#### Exercise description
An exact restatement of the data below, with the pictures removed, is the required answer.

#### Records supplied
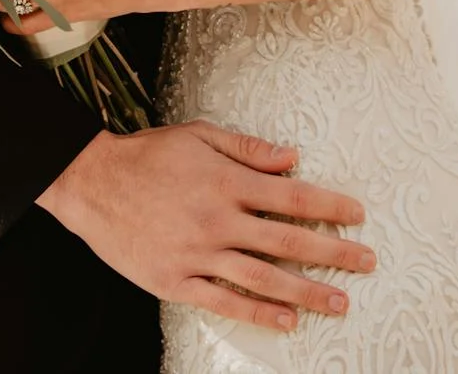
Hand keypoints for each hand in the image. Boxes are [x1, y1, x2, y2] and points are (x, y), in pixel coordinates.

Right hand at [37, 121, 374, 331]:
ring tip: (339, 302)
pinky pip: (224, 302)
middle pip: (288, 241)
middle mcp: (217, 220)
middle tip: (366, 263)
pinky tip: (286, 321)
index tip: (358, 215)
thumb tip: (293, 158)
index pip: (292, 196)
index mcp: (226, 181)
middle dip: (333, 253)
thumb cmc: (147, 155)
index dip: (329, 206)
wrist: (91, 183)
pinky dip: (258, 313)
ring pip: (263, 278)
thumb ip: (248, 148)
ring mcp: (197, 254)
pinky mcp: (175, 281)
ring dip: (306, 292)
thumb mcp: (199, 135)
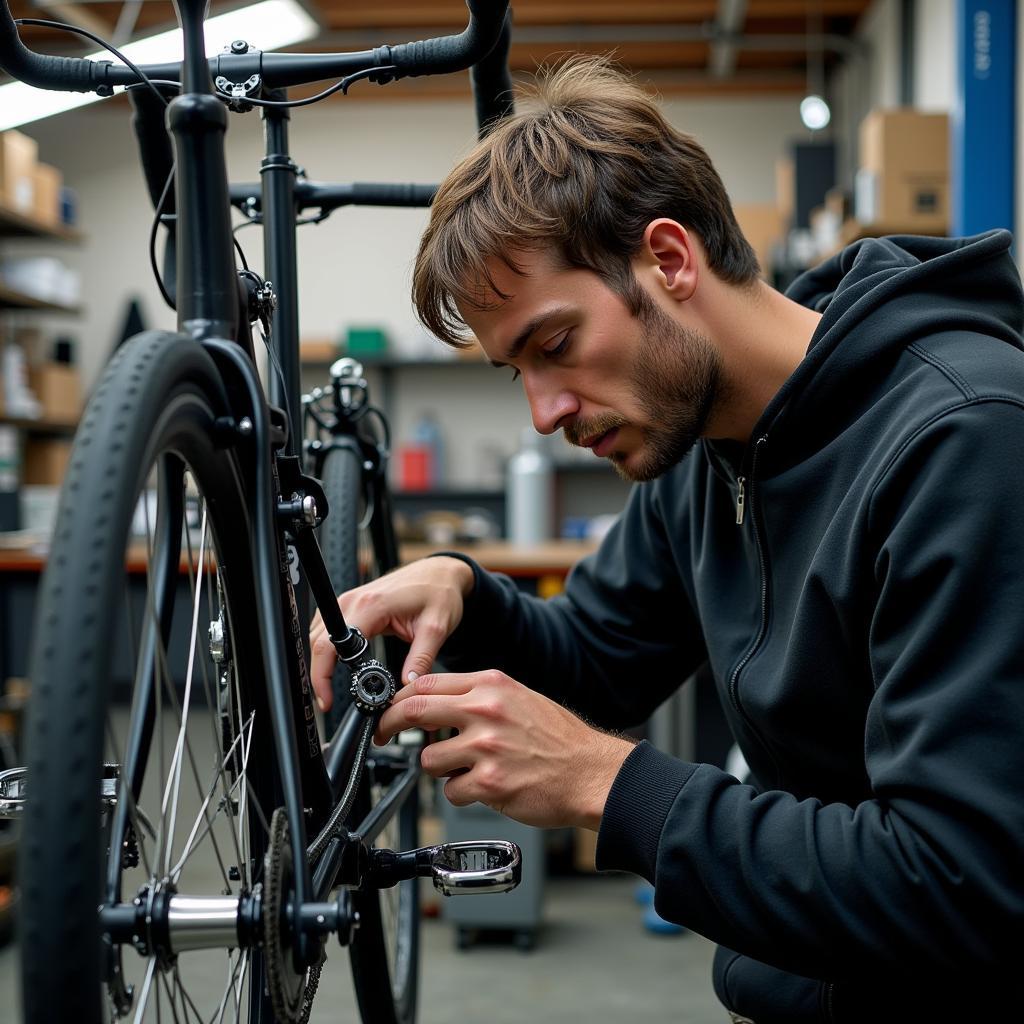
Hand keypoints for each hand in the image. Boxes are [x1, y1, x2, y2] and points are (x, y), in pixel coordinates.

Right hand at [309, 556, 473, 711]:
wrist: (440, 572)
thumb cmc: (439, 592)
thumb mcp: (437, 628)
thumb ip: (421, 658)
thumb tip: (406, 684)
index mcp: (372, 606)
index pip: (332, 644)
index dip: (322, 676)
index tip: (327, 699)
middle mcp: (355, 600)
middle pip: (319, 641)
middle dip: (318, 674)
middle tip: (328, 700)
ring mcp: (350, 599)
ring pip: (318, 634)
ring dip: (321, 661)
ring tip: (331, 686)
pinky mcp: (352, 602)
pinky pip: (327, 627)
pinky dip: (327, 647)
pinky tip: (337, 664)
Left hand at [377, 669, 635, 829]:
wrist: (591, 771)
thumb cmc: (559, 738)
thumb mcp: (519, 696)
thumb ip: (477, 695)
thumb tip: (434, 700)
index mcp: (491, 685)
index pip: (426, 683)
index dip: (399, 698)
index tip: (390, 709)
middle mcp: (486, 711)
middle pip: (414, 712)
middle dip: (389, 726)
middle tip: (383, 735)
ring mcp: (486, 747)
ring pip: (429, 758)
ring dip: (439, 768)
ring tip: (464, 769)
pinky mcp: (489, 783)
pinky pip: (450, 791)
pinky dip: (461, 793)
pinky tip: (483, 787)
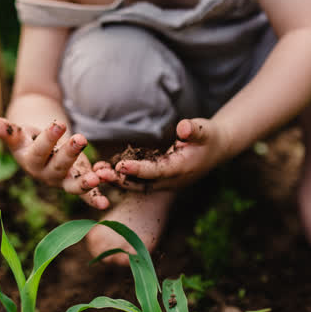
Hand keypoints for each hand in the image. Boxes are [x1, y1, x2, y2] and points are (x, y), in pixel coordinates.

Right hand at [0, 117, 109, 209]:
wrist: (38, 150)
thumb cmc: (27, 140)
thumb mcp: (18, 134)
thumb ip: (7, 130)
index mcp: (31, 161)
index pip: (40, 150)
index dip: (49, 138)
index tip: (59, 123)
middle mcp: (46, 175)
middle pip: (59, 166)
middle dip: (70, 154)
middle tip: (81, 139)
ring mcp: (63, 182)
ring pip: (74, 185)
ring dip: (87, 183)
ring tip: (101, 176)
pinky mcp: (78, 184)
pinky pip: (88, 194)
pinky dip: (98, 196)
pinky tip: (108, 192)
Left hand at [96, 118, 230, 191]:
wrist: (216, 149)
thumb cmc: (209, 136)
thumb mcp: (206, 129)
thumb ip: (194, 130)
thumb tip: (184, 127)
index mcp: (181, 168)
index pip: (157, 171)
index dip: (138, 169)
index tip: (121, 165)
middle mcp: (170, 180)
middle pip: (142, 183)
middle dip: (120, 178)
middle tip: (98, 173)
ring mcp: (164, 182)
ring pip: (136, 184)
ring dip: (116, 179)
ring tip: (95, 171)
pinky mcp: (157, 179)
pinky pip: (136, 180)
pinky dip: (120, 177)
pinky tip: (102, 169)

#### Task result
Hand keypoints for each hand in the image. Boxes are [x1, y1, x2, y2] and points are (x, y), in pixel coordinates.

Right hand at [37, 121, 374, 331]:
ring tip: (339, 302)
pinky pip: (224, 302)
middle pip: (288, 241)
middle mcp: (217, 220)
middle tip: (366, 263)
pinky tip: (286, 321)
index tip: (358, 215)
thumb tip: (293, 158)
index pip: (292, 196)
index mcp: (226, 181)
middle dip: (333, 253)
thumb cmc: (147, 155)
index dip: (329, 206)
wrist: (91, 183)
pinky dip: (258, 313)
ring pip: (263, 278)
thumb ip: (248, 148)
ring mcp: (197, 254)
pinky mcp: (175, 281)
ring dip: (306, 292)
thumb mcp: (199, 135)
Hand keypoints for each hand in the image. Boxes are [x1, y1, x2, y2] and points are (x, y), in pixel coordinates.

Right hand at [309, 556, 473, 711]:
wrist: (440, 572)
thumb cmc: (439, 592)
thumb mcp: (437, 628)
thumb ip: (421, 658)
thumb tip: (406, 684)
index mcp: (372, 606)
index pip: (332, 644)
index dip: (322, 676)
index tip: (327, 699)
middle mcp: (355, 600)
middle pip: (319, 641)
middle dip: (318, 674)
middle tip: (328, 700)
ring mcp: (350, 599)
ring pip: (318, 634)
ring dip: (321, 661)
ring tip: (331, 686)
pinky mcp: (352, 602)
pinky pip: (327, 627)
pinky dip: (327, 647)
pinky tip: (337, 664)
Left hand at [377, 669, 635, 829]:
wrist: (591, 771)
thumb cmc: (559, 738)
thumb mcp: (519, 696)
thumb ip: (477, 695)
thumb tip: (434, 700)
index mcp: (491, 685)
index pip: (426, 683)
index dip: (399, 698)
index tip: (390, 709)
middle mcp: (486, 711)
middle pip: (414, 712)
middle dip: (389, 726)
middle tip: (383, 735)
ring mcp: (486, 747)
ring pip: (429, 758)
ring dip: (439, 768)
ring tip: (464, 769)
pinky mcp: (489, 783)
pinky pip: (450, 791)
pinky dip: (461, 793)
pinky tip: (483, 787)
Hand keypoints for each hand in the image. Boxes are [x1, y1, x2, y2] and points are (x, y), in pixel coordinates.

Right hand at [0, 117, 109, 209]:
wrist: (38, 150)
thumb cmc: (27, 140)
thumb mcp: (18, 134)
thumb ip: (7, 130)
index mcp: (31, 161)
index pip: (40, 150)
index dip: (49, 138)
index tip: (59, 123)
middle mcp: (46, 175)
middle pip: (59, 166)
middle dip: (70, 154)
middle tip: (81, 139)
ring mcp: (63, 182)
ring pip: (74, 185)
ring dip: (87, 183)
ring tip: (101, 176)
pinky mcp: (78, 184)
pinky pip: (88, 194)
pinky dip: (98, 196)
pinky tip: (108, 192)
Left hand at [96, 118, 230, 191]:
wrist: (216, 149)
thumb cmc: (209, 136)
thumb mcp: (206, 129)
thumb ip: (194, 130)
thumb tip: (184, 127)
index mcp: (181, 168)
index pip: (157, 171)
index dip: (138, 169)
index tip: (121, 165)
middle mcp: (170, 180)
middle pip: (142, 183)
middle dip: (120, 178)
middle tip: (98, 173)
ring mcp: (164, 182)
ring pip: (136, 184)
ring dip: (116, 179)
ring tip: (95, 171)
pinky mcp: (157, 179)
pinky pip: (136, 180)
pinky dip: (120, 177)
pinky tip: (102, 169)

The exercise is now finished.